# spaCy NER

NER pipeline to detect `Dataset` entities. Training and evaluation annotations made using [data-to-prodigy](https://prodi.gy/docs/recipes#data-to-spacy) recipe in Prodigy CLI by loading .jsonl labels into Prodigy database.

## Sources:
- bibliofake_20220309_v4 (2,005 labels)
- s2orc_20220309_v4 (2,005 labels)
- paperpile_20220309_v4 (2,004 labels)

NER inputs (80/20 split)
- 4812 training examples (ner/train.spacy)
- 1202 evaluation examples (ner/dev.spacy)
- custom configuration file (/config.cfg)

In [1]:
import spacy
from spacy import displacy

print(spacy.__version__)
print(spacy.require_gpu())

3.1.1
True


## Load configuration settings

In [2]:
!python -m spacy init fill-config ../archive/tuning-config.cfg

[paths]
train = "../ner/train.spacy"
dev = "../ner/dev.spacy"
vectors = null
init_tok2vec = null

[system]
gpu_allocator = "pytorch"
seed = 0

[nlp]
lang = "en"
pipeline = ["transformer","ner"]
batch_size = 128
disabled = []
before_creation = null
after_creation = null
after_pipeline_creation = null
tokenizer = {"@tokenizers":"spacy.Tokenizer.v1"}

[components]

[components.ner]
factory = "ner"

### [Supplied material]
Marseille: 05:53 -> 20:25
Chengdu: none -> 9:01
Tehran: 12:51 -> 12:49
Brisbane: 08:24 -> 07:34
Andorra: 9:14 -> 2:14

### [Problem to solve]
Using the spaCy NER page, decide whether each statement agrees with it, answering yes or no and quoting the words that settle it. 1. The paperpile source supplied 2,004 labels. 2. The evaluation set contains 4812 examples. 3. In the configuration, the transformer component comes before the ner component in the pipeline.

### [Output below]
1. Yes: "paperpile_20220309_v4 (2,004 labels)"
2. No: "1202 evaluation examples (ner/dev.spacy)"
3. Yes: "pipeline = ["transformer","ner"]"